### [DATA PROVIDED]

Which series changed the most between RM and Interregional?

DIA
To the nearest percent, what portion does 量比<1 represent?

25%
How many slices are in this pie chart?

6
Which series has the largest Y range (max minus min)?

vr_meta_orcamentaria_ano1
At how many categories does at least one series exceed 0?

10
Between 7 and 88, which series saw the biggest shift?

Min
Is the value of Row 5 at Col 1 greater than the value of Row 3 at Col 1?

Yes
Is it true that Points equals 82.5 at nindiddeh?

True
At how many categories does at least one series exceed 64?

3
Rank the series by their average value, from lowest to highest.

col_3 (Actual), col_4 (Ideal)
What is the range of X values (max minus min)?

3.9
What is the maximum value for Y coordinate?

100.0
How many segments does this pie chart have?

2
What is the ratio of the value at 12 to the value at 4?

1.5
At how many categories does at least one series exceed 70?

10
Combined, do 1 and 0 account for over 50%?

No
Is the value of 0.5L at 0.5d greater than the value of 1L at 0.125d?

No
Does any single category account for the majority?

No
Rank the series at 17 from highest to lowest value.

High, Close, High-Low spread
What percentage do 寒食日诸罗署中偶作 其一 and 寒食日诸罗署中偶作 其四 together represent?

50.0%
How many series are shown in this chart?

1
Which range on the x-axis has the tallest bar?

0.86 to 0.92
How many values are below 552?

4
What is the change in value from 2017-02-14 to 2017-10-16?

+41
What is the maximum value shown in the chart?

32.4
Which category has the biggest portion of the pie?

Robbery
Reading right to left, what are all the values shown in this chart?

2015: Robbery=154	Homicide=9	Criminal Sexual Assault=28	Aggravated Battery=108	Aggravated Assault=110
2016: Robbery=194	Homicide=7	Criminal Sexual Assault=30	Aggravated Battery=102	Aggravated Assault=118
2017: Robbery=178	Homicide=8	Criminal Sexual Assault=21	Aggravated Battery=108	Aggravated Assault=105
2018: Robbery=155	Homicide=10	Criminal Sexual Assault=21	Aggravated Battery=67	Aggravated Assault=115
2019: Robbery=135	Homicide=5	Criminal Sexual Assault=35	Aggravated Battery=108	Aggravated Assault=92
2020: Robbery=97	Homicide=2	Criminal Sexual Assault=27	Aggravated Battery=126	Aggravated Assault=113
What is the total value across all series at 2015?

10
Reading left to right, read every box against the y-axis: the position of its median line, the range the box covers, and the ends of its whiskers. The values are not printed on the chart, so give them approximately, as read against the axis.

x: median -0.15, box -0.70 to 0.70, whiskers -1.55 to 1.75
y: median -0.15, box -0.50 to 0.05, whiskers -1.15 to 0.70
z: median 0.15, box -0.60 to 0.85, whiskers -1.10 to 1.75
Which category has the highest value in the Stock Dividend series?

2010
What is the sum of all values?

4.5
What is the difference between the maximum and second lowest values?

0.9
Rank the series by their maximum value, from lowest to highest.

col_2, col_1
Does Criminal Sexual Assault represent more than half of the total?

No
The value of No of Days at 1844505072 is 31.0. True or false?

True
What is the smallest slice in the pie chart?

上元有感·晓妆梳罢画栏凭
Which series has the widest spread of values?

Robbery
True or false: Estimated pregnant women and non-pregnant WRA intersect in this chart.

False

### [TASK ITEM]
Count the lines in the listing above that contain the string "Assault". Give only the number.

### [RESPONSE]
7